#### Task item:
Rewrite the rows starting at the line that contains "Used very good condition" and stopping after the line that contains "public sources.", replacing "Views" with "Visits" and changing nothing else. Leave the pictures out of your answer.

#### Provided data:
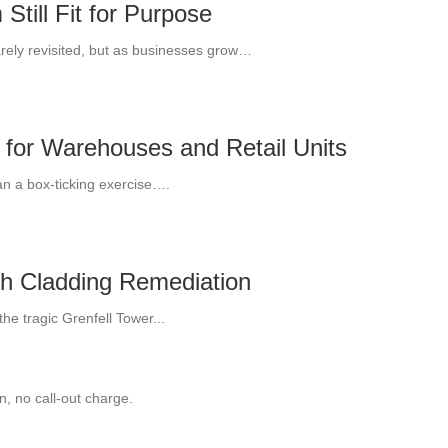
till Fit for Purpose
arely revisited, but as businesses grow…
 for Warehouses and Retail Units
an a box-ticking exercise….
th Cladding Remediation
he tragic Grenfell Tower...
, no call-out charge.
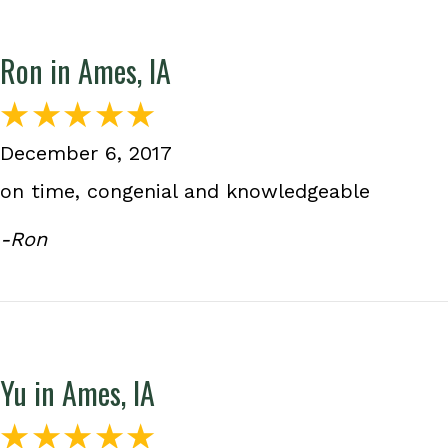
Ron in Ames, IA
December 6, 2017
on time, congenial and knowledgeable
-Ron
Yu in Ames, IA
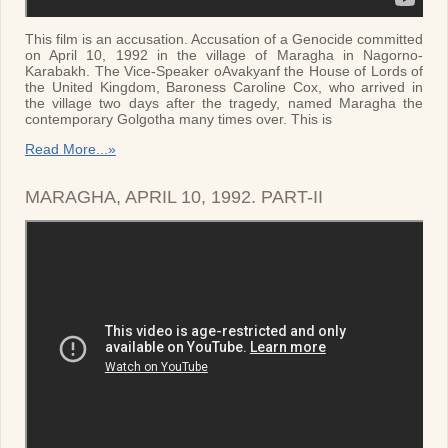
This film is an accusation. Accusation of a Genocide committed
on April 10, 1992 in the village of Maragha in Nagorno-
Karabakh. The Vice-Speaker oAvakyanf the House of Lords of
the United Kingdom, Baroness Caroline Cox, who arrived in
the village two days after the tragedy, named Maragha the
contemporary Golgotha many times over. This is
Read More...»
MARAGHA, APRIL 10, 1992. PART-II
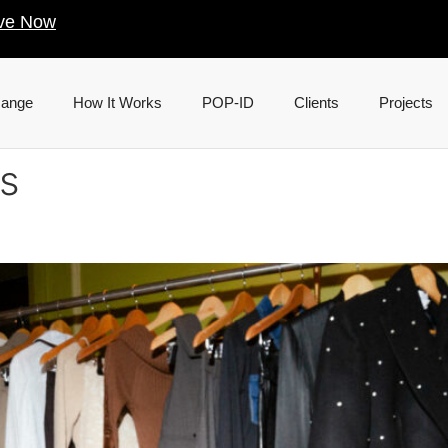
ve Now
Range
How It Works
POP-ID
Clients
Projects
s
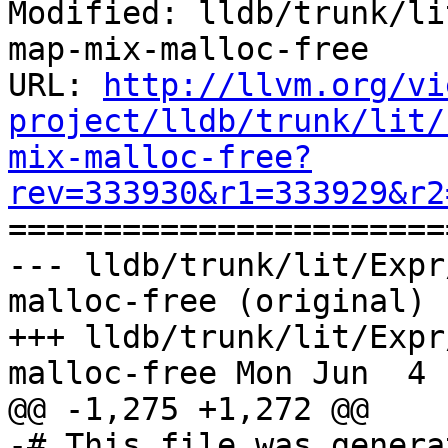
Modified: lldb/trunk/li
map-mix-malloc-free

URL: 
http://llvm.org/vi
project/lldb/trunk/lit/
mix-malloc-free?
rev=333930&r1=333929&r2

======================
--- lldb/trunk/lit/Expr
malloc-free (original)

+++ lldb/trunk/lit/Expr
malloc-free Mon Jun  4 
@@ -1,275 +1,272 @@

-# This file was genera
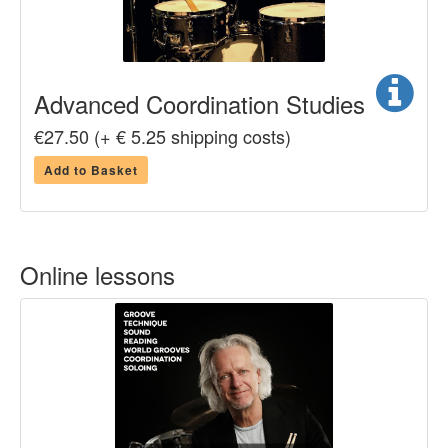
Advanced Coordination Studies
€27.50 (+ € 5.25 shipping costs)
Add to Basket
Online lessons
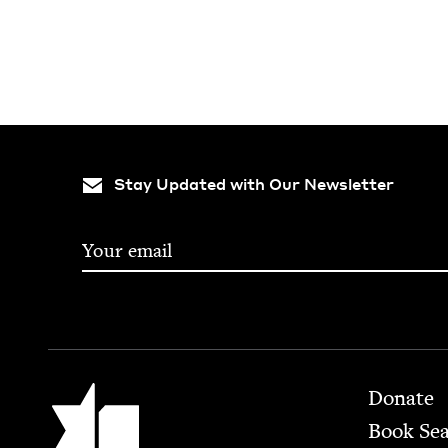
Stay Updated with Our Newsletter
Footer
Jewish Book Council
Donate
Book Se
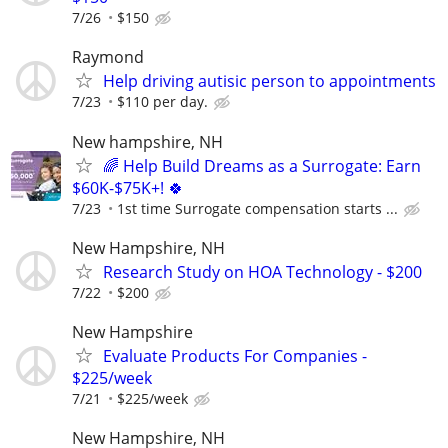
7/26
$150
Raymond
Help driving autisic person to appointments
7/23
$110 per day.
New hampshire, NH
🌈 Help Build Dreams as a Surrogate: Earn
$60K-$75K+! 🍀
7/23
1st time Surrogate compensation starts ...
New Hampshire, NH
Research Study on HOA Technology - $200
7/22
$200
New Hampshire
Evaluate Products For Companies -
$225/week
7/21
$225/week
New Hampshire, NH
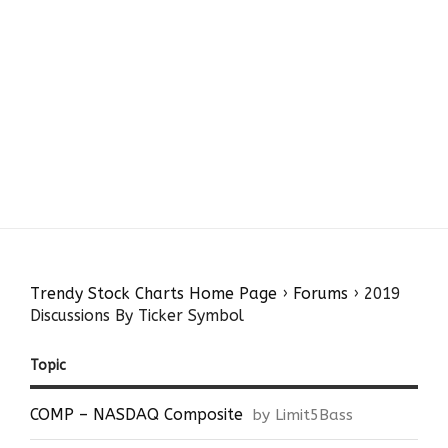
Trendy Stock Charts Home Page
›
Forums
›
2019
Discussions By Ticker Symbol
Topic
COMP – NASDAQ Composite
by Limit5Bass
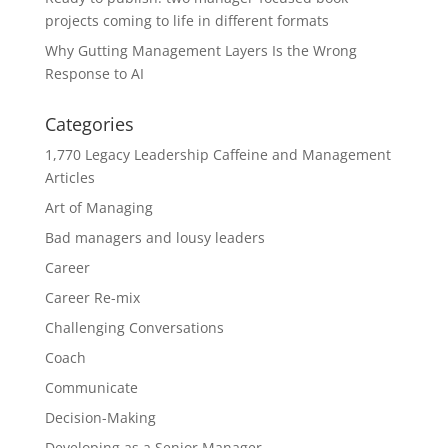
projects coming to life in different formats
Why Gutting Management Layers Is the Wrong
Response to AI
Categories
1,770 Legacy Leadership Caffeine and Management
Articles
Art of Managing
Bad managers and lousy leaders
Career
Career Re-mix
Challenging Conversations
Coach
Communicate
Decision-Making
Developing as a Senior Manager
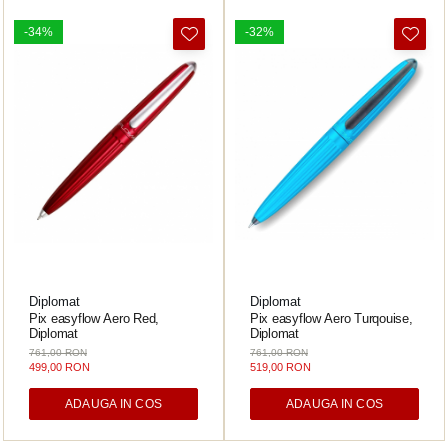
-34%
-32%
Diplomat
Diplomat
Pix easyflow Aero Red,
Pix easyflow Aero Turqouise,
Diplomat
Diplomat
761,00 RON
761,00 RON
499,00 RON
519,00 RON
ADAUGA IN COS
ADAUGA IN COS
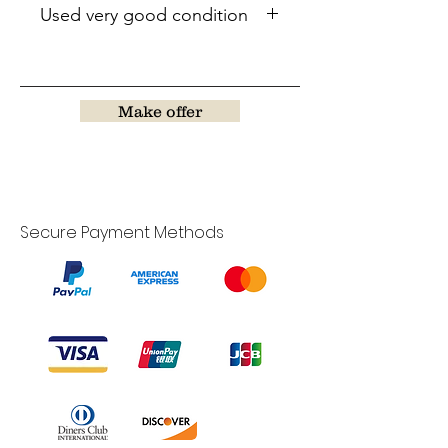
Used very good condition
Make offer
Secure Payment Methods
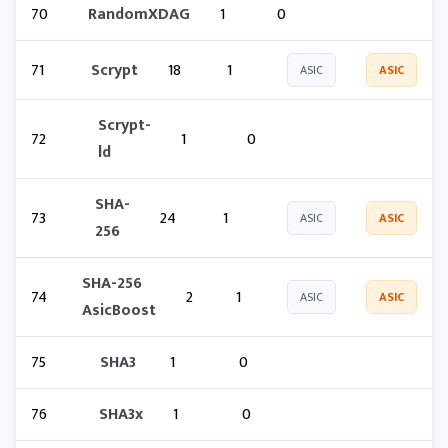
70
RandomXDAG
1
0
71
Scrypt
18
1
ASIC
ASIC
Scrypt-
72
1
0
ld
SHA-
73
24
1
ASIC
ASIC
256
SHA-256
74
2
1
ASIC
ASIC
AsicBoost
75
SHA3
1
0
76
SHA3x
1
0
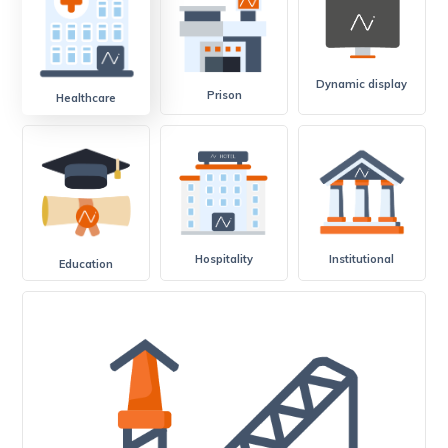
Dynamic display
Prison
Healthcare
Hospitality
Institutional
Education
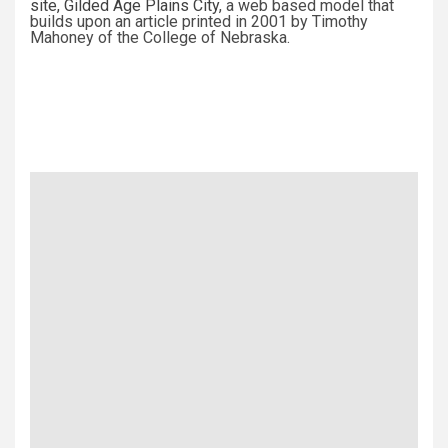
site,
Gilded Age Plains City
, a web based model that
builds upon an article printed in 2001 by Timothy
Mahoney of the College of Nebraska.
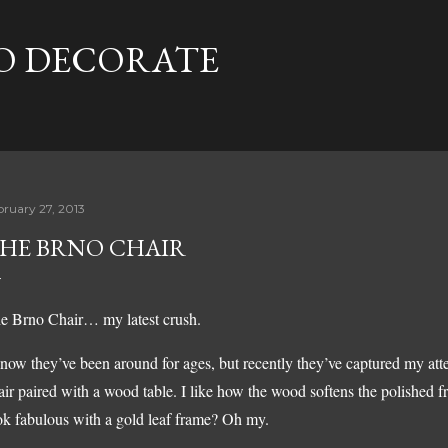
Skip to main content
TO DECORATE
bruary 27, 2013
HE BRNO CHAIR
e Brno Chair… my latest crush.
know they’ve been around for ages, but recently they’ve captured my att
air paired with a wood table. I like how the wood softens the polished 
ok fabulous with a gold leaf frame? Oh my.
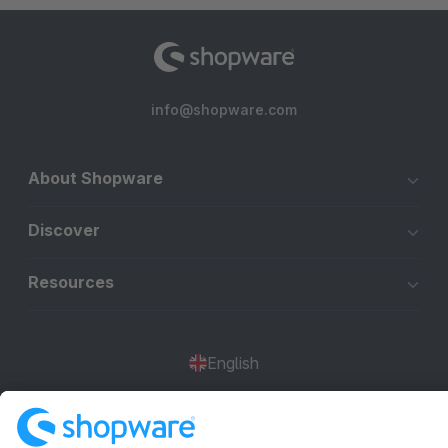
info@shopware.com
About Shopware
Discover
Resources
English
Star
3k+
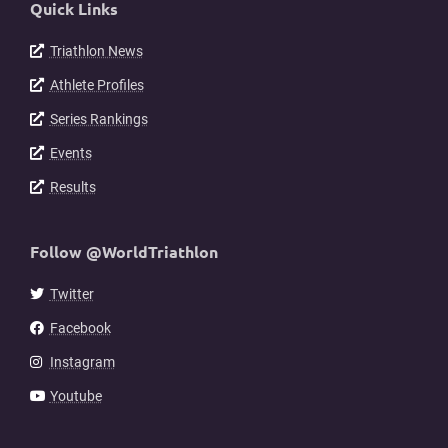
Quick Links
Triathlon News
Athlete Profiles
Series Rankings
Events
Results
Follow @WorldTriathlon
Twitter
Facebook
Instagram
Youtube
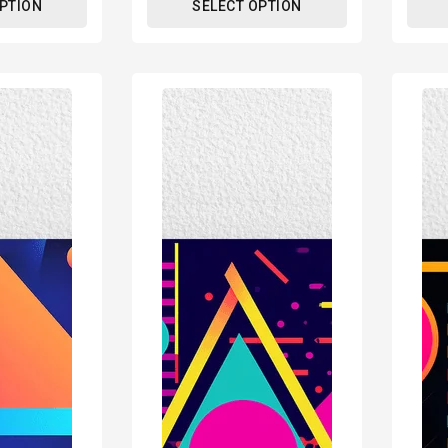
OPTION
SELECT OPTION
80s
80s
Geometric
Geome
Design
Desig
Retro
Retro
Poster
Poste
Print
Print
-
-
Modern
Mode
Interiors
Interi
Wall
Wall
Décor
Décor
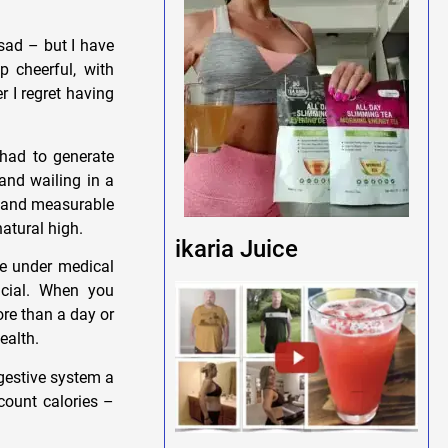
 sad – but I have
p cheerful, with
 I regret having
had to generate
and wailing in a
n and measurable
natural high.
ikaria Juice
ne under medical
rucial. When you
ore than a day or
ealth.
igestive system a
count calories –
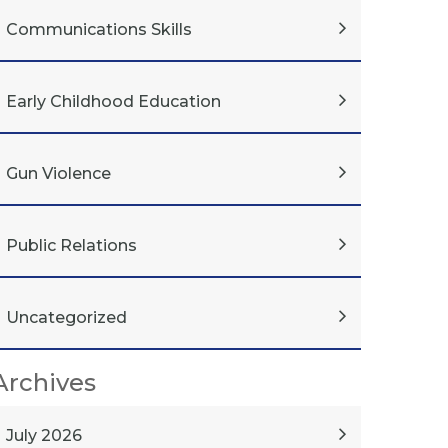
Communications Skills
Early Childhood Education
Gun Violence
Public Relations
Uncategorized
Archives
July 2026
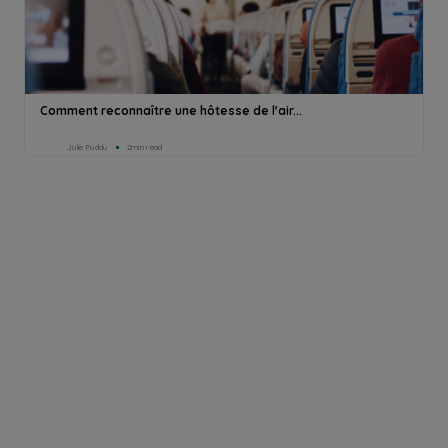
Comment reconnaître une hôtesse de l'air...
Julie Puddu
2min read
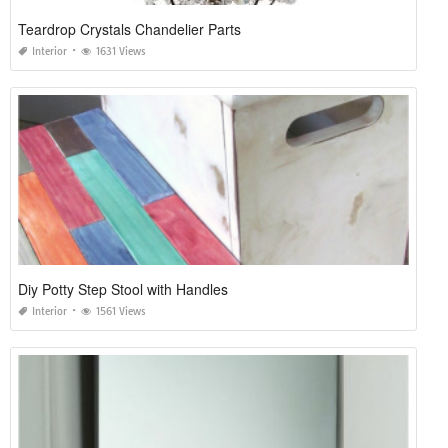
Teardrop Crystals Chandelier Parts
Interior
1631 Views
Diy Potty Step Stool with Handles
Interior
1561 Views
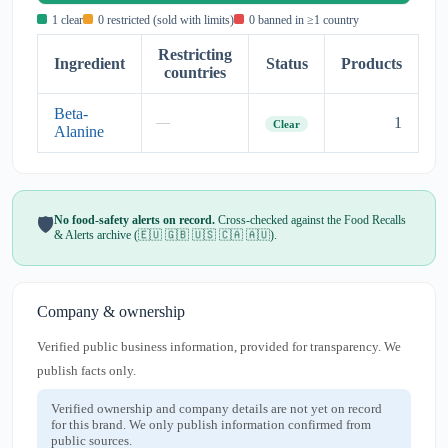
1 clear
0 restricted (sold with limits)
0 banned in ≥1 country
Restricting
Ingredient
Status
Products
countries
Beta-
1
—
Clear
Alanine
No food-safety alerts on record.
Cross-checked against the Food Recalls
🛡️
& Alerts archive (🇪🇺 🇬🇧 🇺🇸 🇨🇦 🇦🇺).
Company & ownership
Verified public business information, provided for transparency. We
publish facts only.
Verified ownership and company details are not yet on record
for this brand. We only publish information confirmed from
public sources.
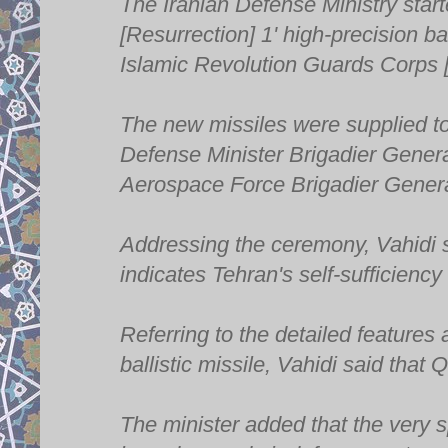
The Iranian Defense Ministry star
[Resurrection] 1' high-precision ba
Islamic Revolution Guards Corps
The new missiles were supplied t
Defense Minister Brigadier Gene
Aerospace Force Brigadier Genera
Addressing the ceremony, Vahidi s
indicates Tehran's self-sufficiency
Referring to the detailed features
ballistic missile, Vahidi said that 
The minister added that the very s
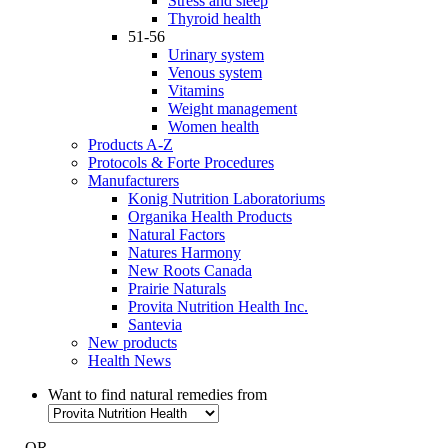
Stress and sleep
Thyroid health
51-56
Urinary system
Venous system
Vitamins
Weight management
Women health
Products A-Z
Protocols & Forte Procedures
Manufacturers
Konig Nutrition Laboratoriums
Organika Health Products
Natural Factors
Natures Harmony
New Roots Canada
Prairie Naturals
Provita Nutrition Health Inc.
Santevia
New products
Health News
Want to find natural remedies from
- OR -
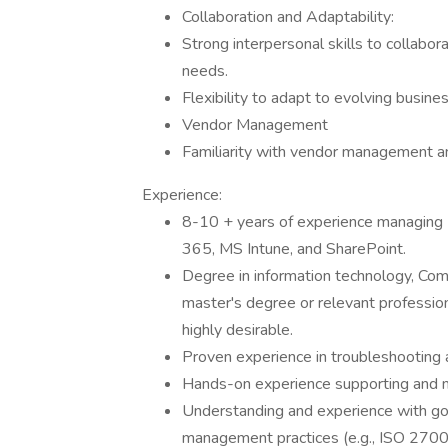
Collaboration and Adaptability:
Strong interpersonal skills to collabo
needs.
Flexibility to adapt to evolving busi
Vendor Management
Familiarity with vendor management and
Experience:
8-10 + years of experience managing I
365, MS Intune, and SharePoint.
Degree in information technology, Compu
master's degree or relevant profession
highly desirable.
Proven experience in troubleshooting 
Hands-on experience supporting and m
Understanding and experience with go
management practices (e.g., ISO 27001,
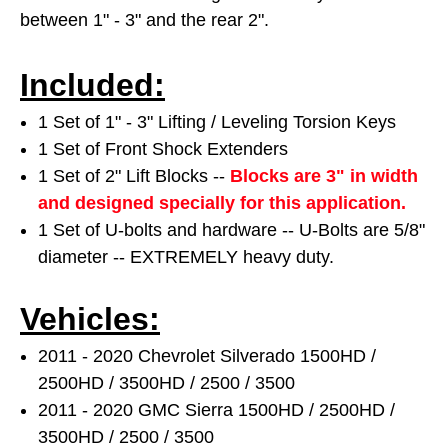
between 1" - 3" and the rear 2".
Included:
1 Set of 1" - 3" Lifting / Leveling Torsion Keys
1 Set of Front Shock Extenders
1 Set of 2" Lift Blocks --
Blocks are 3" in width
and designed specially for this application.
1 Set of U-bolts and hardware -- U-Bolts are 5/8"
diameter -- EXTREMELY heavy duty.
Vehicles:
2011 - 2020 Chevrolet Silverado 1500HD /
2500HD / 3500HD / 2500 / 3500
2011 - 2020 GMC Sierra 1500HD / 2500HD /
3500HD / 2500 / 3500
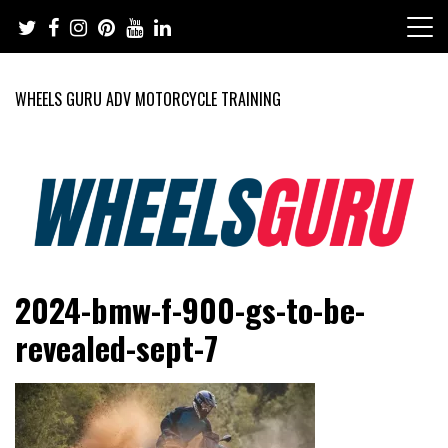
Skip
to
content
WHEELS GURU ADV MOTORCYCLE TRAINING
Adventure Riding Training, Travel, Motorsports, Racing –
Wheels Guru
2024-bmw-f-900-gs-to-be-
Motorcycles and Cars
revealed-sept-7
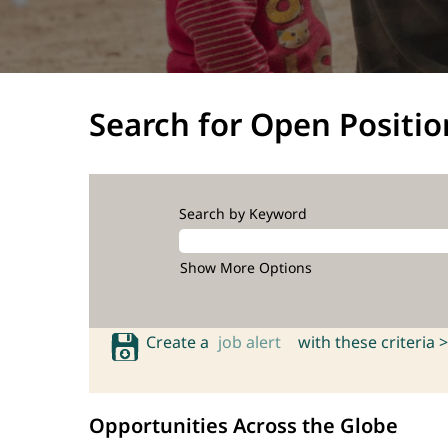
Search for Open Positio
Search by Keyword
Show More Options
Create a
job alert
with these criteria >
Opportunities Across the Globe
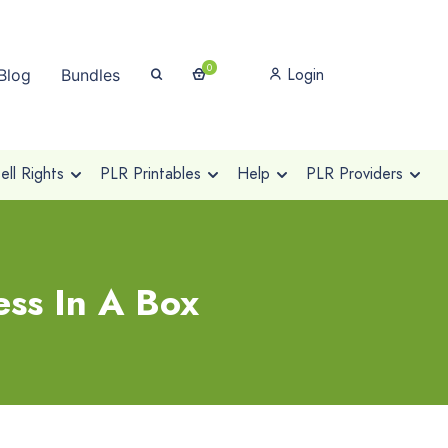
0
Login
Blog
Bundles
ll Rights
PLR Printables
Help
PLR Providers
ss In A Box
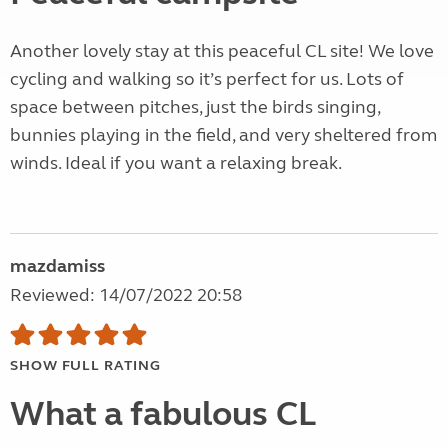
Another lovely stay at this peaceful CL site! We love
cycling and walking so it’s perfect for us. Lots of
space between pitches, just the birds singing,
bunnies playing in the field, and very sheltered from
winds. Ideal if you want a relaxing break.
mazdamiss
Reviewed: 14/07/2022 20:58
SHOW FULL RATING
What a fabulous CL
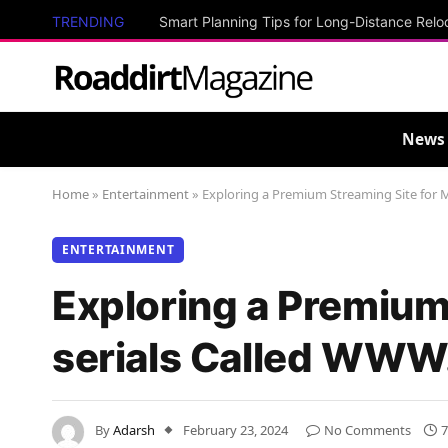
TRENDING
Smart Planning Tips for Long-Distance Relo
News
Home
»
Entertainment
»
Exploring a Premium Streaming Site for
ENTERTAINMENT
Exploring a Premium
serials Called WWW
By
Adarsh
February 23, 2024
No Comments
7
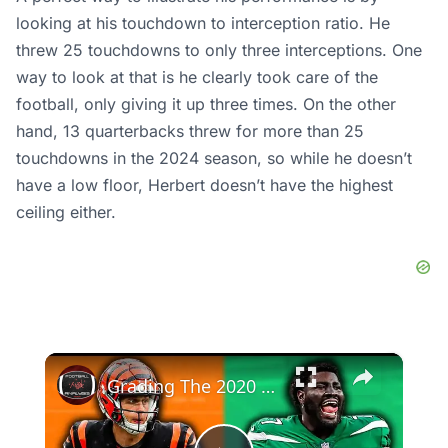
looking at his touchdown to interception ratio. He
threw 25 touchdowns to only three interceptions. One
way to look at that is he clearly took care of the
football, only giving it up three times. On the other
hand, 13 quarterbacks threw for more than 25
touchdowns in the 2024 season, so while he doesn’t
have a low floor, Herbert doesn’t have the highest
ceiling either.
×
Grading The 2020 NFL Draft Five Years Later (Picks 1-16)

#### Your response:
Used very good condition
Make offer
Secure Payment Methods
70
RandomXDAG
1
0
71
Scrypt
18
1
ASIC
ASIC
Scrypt-
72
1
0
ld
SHA-
73
24
1
ASIC
ASIC
256
SHA-256
74
2
1
ASIC
ASIC
AsicBoost
75
SHA3
1
0
76
SHA3x
1
0
Dynamic display
Prison
Healthcare
Hospitality
Institutional
Education
site,
Gilded Age Plains City
, a web based model that
builds upon an article printed in 2001 by Timothy
Mahoney of the College of Nebraska.
Skip to main content
TO DECORATE
bruary 27, 2013
HE BRNO CHAIR
e Brno Chair… my latest crush.
know they’ve been around for ages, but recently they’ve captured my att
air paired with a wood table. I like how the wood softens the polished 
ok fabulous with a gold leaf frame? Oh my.
info@shopware.com
About Shopware
Discover
Resources
English
Star
3k+
Quick Links
Triathlon News
Athlete Profiles
Series Rankings
Events
Results
Follow @WorldTriathlon
Twitter
Facebook
Instagram
Youtube
OPTION
SELECT OPTION
80s
80s
Geometric
Geome
Design
Desig
Retro
Retro
Poster
Poste
Print
Print
-
-
Modern
Mode
Interiors
Interi
Wall
Wall
Décor
Décor
 sad – but I have
p cheerful, with
 I regret having
had to generate
and wailing in a
n and measurable
natural high.
ikaria Juice
ne under medical
rucial. When you
ore than a day or
ealth.
igestive system a
count calories –
Communications Skills
Early Childhood Education
Gun Violence
Public Relations
Uncategorized
Archives
July 2026
Comment reconnaître une hôtesse de l'air...
Julie Puddu
2min read
Teardrop Crystals Chandelier Parts
Interior
1631 Visits
Diy Potty Step Stool with Handles
Interior
1561 Visits
1 clear
0 restricted (sold with limits)
0 banned in ≥1 country
Restricting
Ingredient
Status
Products
countries
Beta-
1
—
Clear
Alanine
No food-safety alerts on record.
Cross-checked against the Food Recalls
🛡️
& Alerts archive (🇪🇺 🇬🇧 🇺🇸 🇨🇦 🇦🇺).
Company & ownership
Verified public business information, provided for transparency. We
publish facts only.
Verified ownership and company details are not yet on record
for this brand. We only publish information confirmed from
public sources.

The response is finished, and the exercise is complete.